(Exercise objective): Every entry is to be restated exactly; pictures are not part of the copy.

── Data supplied

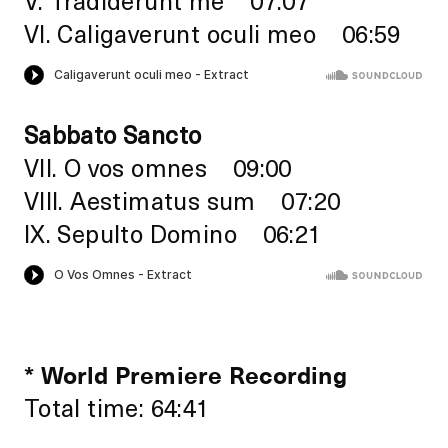
VI. Caligaverunt oculi meo 06:59
Sabbato Sancto
VII. O vos omnes 09:00
VIII. Aestimatus sum 07:20
IX. Sepulto Domino 06:21
* World Premiere Recording
Total time: 64:41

────

(Answer to the exercise):
VI. Caligaverunt oculi meo 06:59
Sabbato Sancto
VII. O vos omnes 09:00
VIII. Aestimatus sum 07:20
IX. Sepulto Domino 06:21
* World Premiere Recording
Total time: 64:41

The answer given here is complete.